--- Material to process ---
:::

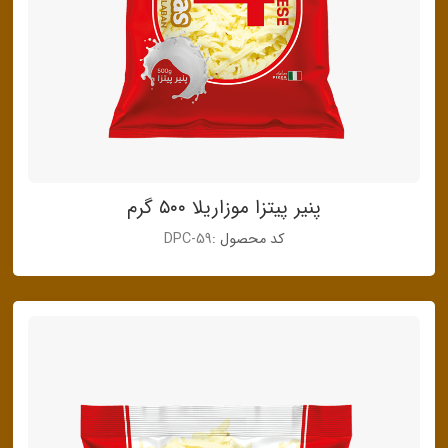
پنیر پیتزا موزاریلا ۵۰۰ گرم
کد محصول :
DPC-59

:::

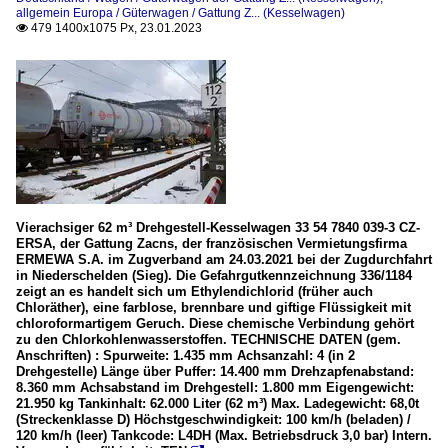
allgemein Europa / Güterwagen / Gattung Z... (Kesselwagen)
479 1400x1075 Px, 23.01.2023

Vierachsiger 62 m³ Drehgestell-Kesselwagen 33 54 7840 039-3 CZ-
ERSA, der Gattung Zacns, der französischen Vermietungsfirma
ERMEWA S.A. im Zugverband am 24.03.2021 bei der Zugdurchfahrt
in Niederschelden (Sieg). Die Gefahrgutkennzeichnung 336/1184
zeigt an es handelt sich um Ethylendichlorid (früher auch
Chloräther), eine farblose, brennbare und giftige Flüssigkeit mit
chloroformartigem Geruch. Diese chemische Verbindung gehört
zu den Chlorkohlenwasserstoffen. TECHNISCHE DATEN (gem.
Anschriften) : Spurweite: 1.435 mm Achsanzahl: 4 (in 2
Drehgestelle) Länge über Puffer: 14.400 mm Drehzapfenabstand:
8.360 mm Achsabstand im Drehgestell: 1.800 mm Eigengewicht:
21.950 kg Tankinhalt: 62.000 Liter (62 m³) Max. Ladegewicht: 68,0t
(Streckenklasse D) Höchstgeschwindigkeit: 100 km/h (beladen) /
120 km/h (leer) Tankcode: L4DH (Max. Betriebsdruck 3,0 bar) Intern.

:::

--- Try it ---
Could you restate, word for word, the lines above from the one with "allgemein Europa /" to the one with "Anschriften) : Spurweite: 1.435", both included?

--- Result for this exercise ---
allgemein Europa / Güterwagen / Gattung Z... (Kesselwagen)
479 1400x1075 Px, 23.01.2023

Vierachsiger 62 m³ Drehgestell-Kesselwagen 33 54 7840 039-3 CZ-
ERSA, der Gattung Zacns, der französischen Vermietungsfirma
ERMEWA S.A. im Zugverband am 24.03.2021 bei der Zugdurchfahrt
in Niederschelden (Sieg). Die Gefahrgutkennzeichnung 336/1184
zeigt an es handelt sich um Ethylendichlorid (früher auch
Chloräther), eine farblose, brennbare und giftige Flüssigkeit mit
chloroformartigem Geruch. Diese chemische Verbindung gehört
zu den Chlorkohlenwasserstoffen. TECHNISCHE DATEN (gem.
Anschriften) : Spurweite: 1.435 mm Achsanzahl: 4 (in 2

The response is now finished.